[ASSIGNMENT]
Please retype each of the following lines exactly, leaving out the pictures.

[SUPPLIED MATERIAL]
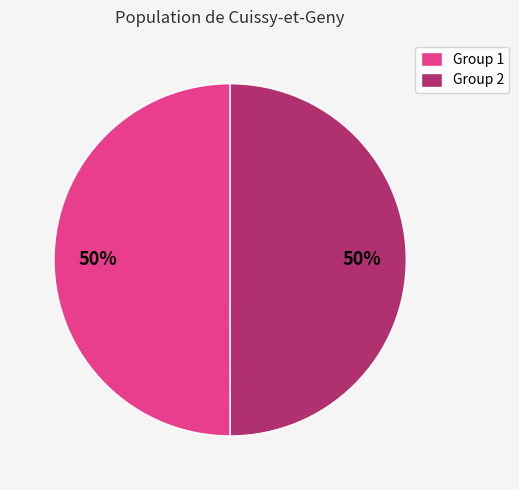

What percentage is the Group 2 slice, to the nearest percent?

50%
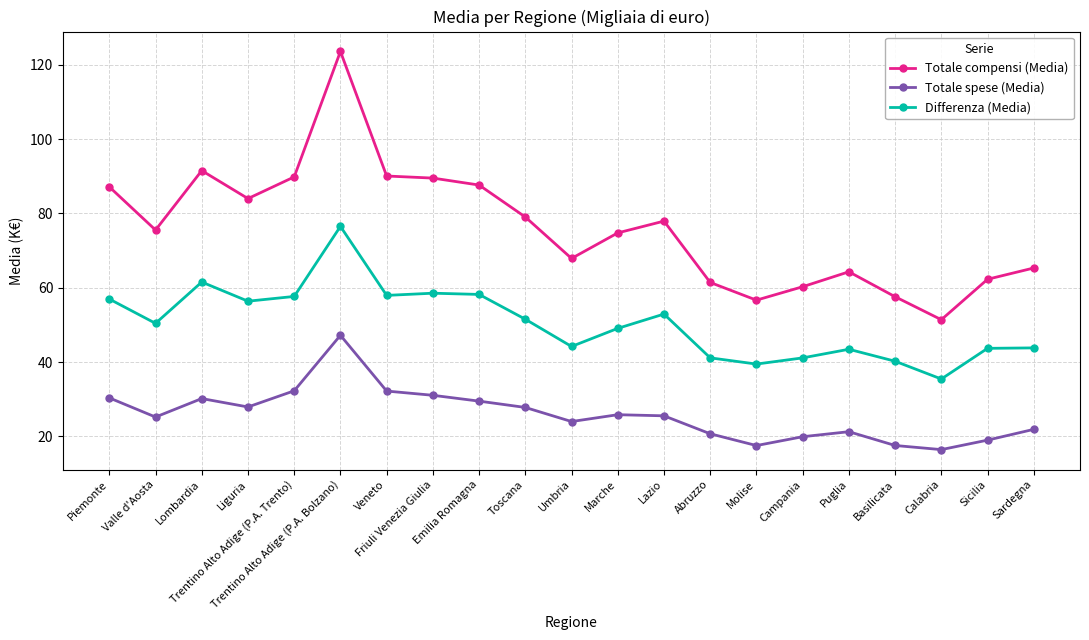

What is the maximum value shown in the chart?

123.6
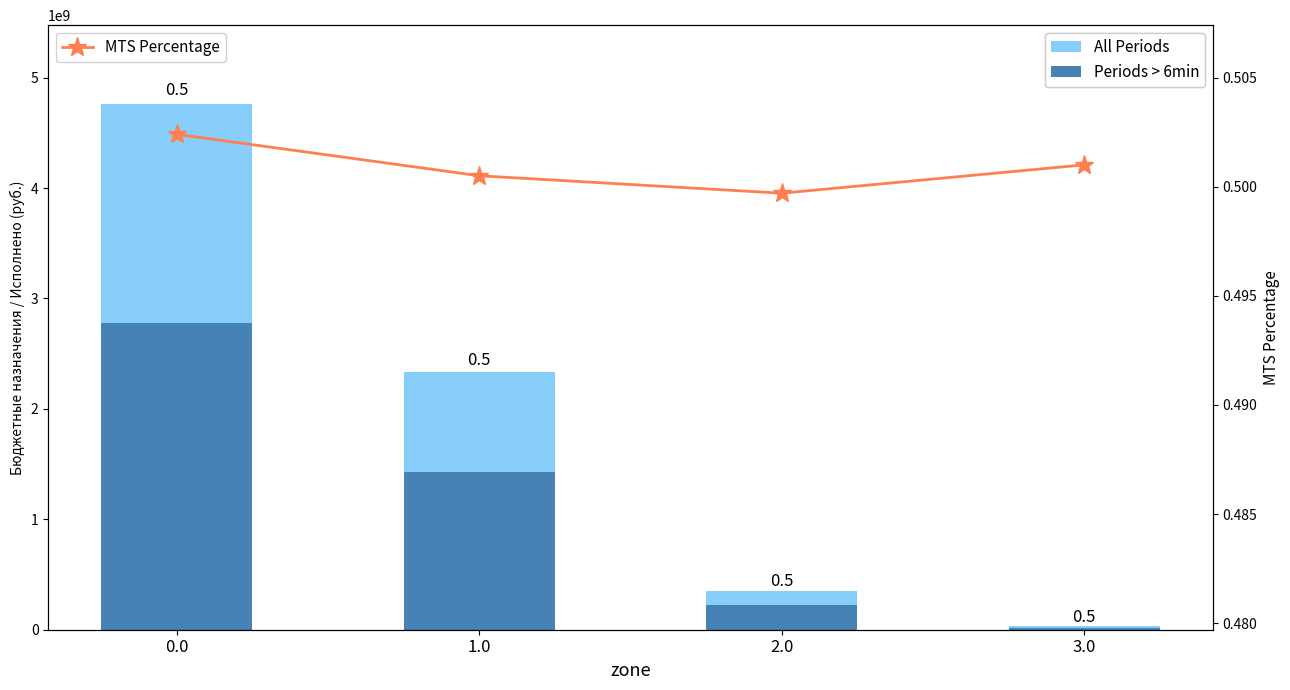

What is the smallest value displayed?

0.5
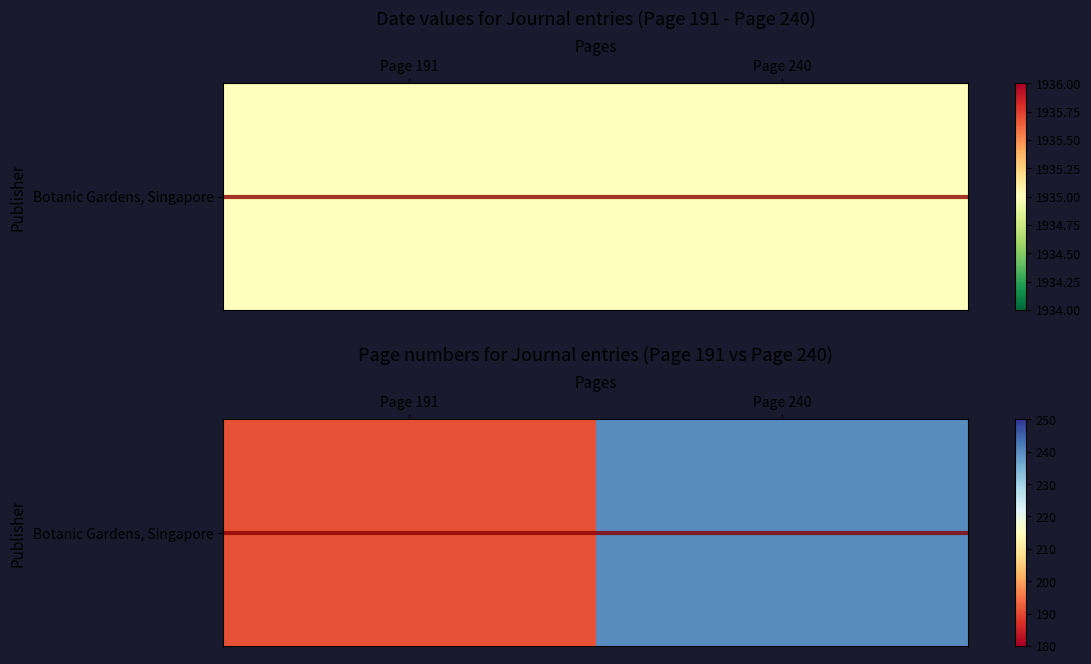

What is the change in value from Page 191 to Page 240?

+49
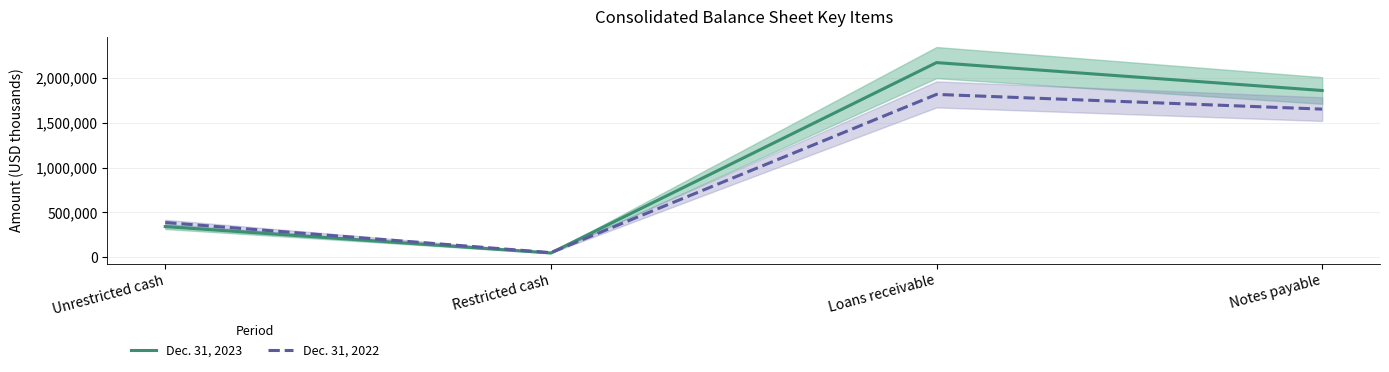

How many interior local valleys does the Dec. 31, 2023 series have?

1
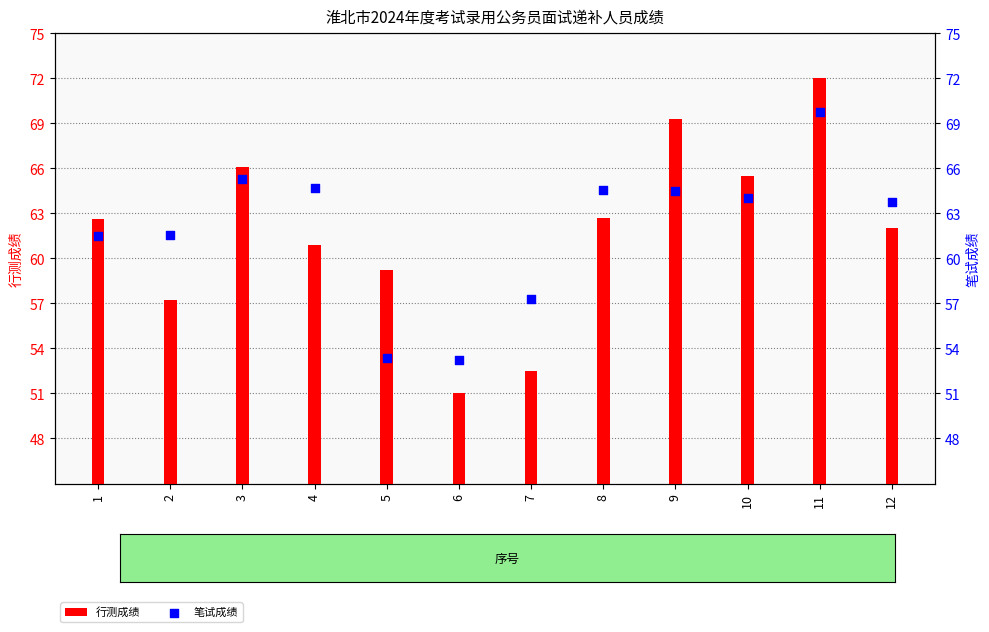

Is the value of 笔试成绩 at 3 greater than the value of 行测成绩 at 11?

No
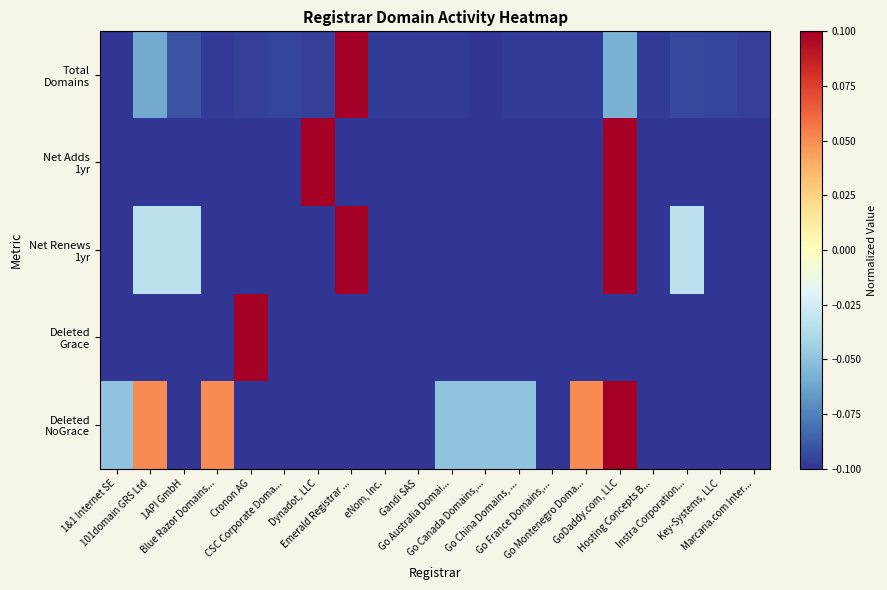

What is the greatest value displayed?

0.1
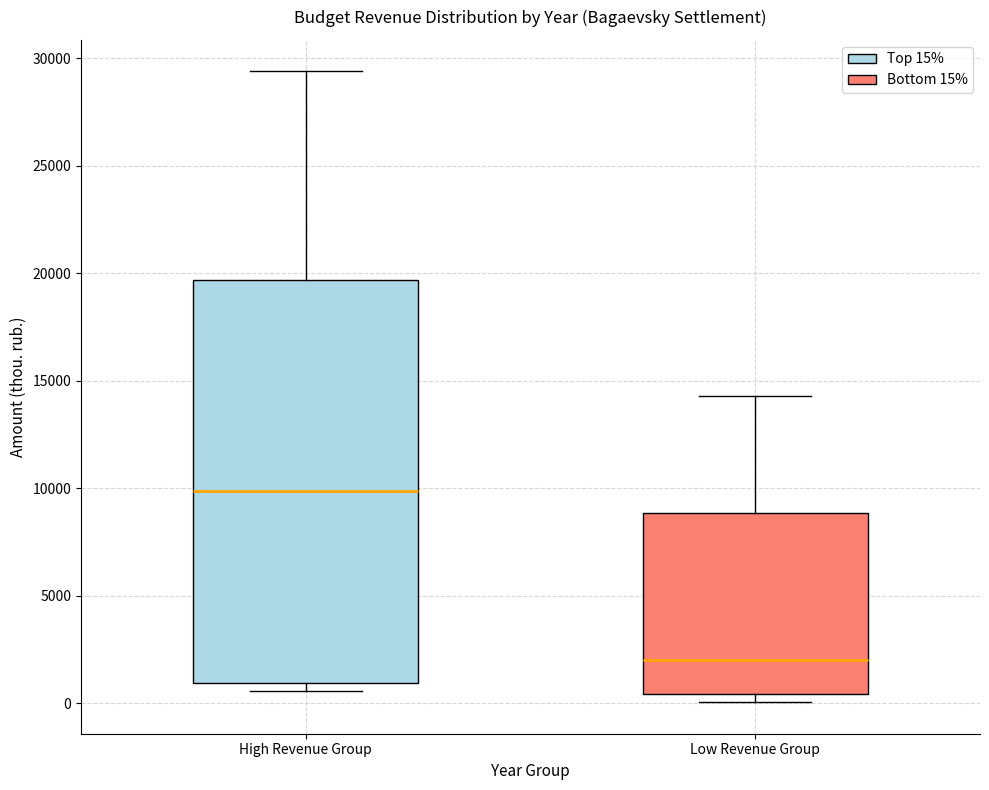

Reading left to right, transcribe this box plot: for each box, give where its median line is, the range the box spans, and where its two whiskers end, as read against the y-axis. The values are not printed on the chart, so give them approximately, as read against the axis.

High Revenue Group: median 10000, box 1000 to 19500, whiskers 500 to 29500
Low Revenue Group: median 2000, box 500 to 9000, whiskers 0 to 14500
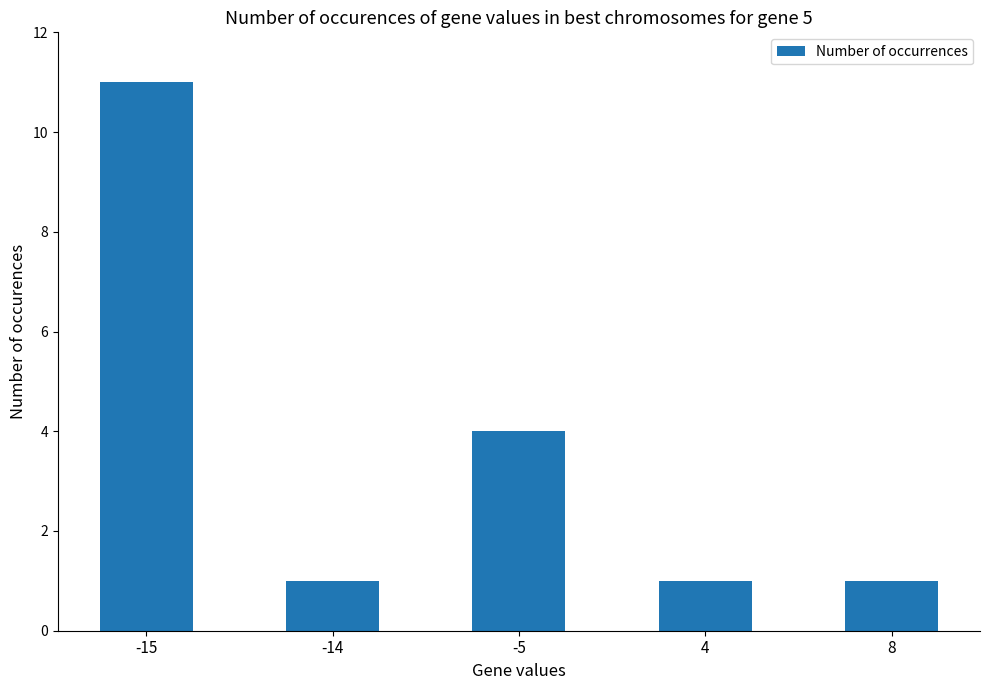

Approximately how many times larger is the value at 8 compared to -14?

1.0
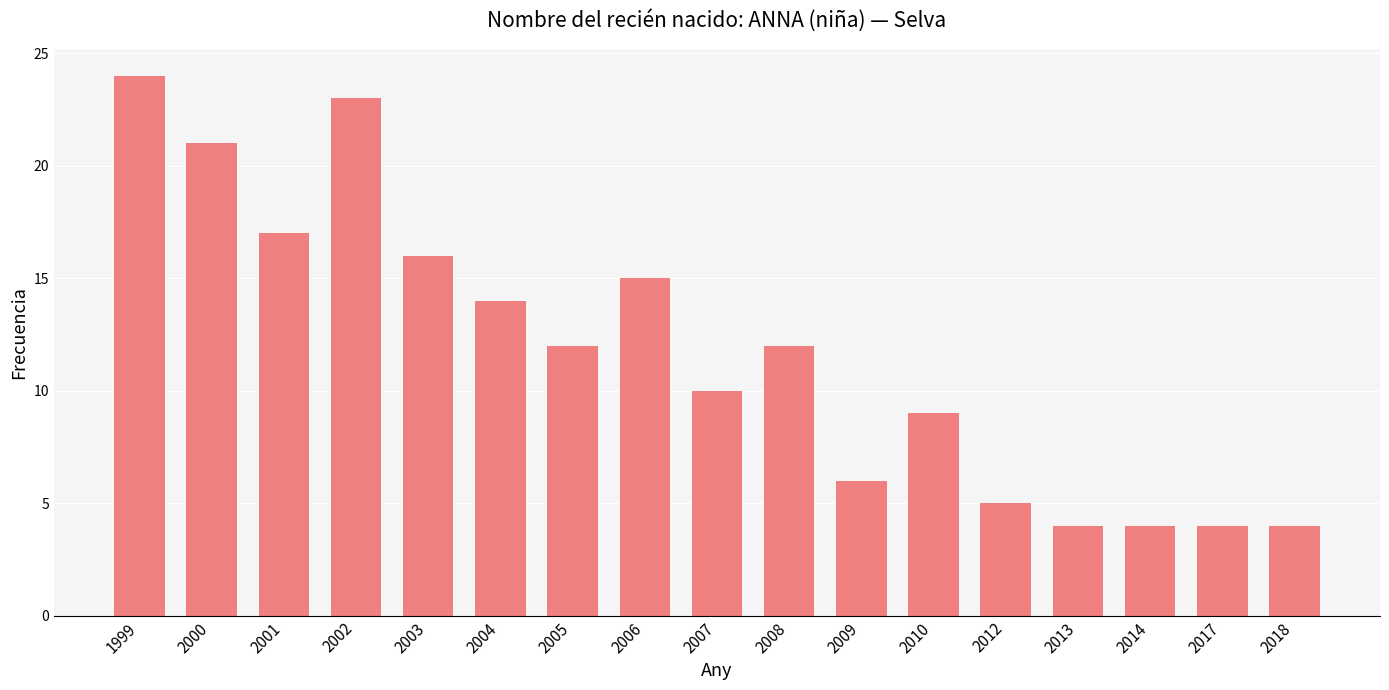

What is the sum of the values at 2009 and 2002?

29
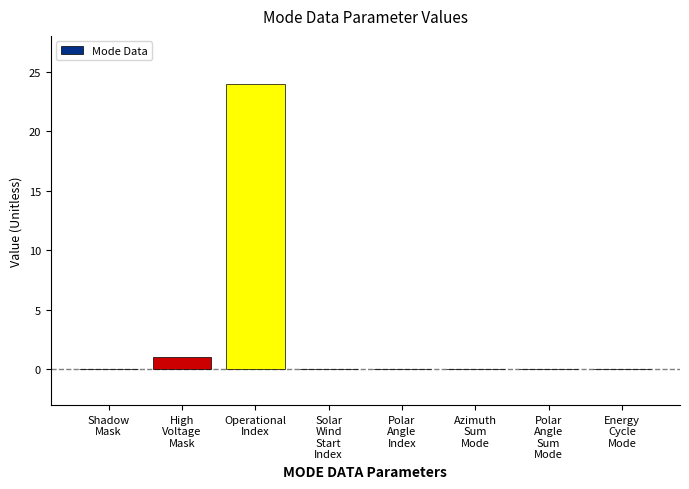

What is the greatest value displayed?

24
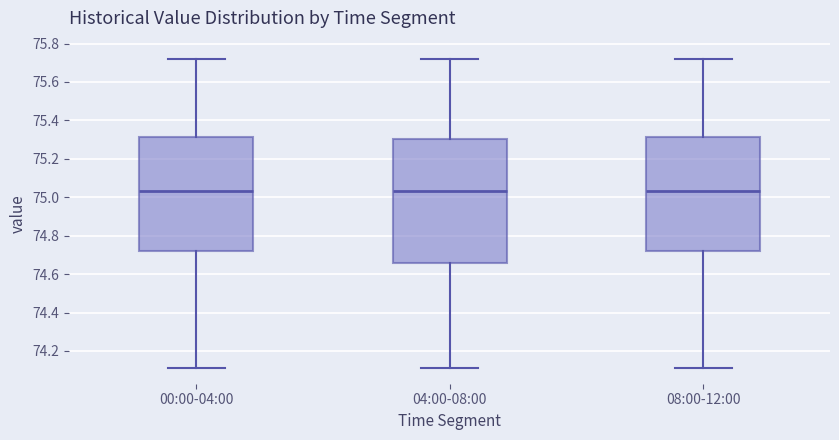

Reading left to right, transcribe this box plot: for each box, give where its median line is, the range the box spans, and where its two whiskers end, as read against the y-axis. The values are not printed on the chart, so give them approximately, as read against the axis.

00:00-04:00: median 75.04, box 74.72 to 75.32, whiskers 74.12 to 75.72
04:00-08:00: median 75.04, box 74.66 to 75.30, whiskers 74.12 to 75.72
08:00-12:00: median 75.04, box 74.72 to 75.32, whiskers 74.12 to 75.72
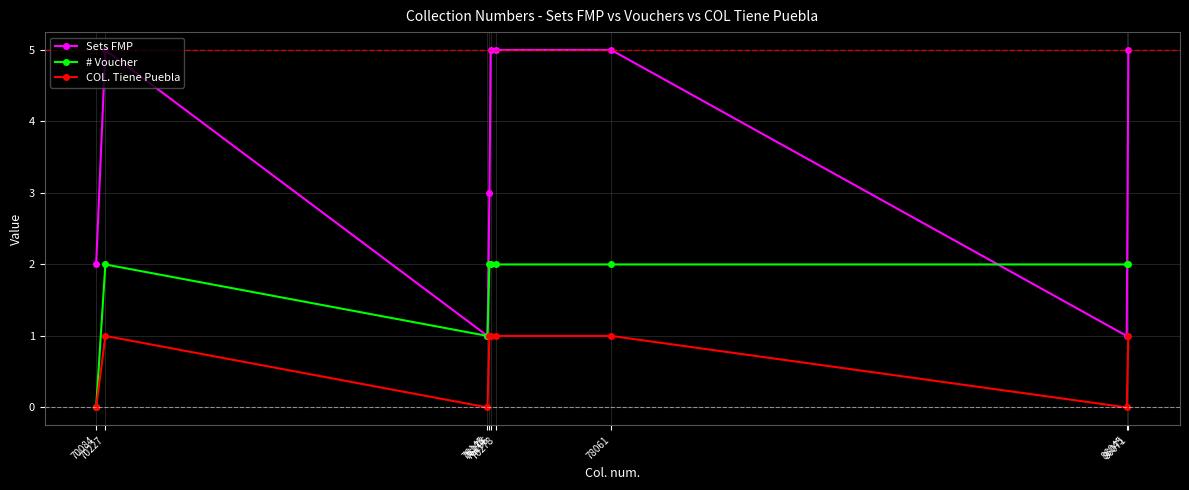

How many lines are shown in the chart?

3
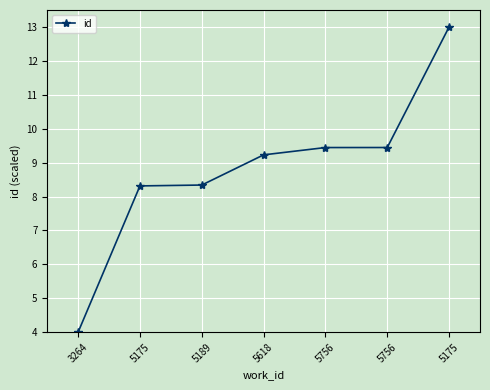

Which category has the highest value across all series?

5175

[REPLY]
What percentage is the Group 2 slice, to the nearest percent?

50%

What is the maximum value shown in the chart?

123.6

What is the smallest value displayed?

0.5

What is the change in value from Page 191 to Page 240?

+49

How many interior local valleys does the Dec. 31, 2023 series have?

1

Is the value of 笔试成绩 at 3 greater than the value of 行测成绩 at 11?

No

What is the greatest value displayed?

0.1

Reading left to right, transcribe this box plot: for each box, give where its median line is, the range the box spans, and where its two whiskers end, as read against the y-axis. The values are not printed on the chart, so give them approximately, as read against the axis.

High Revenue Group: median 10000, box 1000 to 19500, whiskers 500 to 29500
Low Revenue Group: median 2000, box 500 to 9000, whiskers 0 to 14500

Approximately how many times larger is the value at 8 compared to -14?

1.0

What is the sum of the values at 2009 and 2002?

29

What is the greatest value displayed?

24

Reading left to right, transcribe this box plot: for each box, give where its median line is, the range the box spans, and where its two whiskers end, as read against the y-axis. The values are not printed on the chart, so give them approximately, as read against the axis.

00:00-04:00: median 75.04, box 74.72 to 75.32, whiskers 74.12 to 75.72
04:00-08:00: median 75.04, box 74.66 to 75.30, whiskers 74.12 to 75.72
08:00-12:00: median 75.04, box 74.72 to 75.32, whiskers 74.12 to 75.72

How many lines are shown in the chart?

3

Which category has the highest value across all series?

5175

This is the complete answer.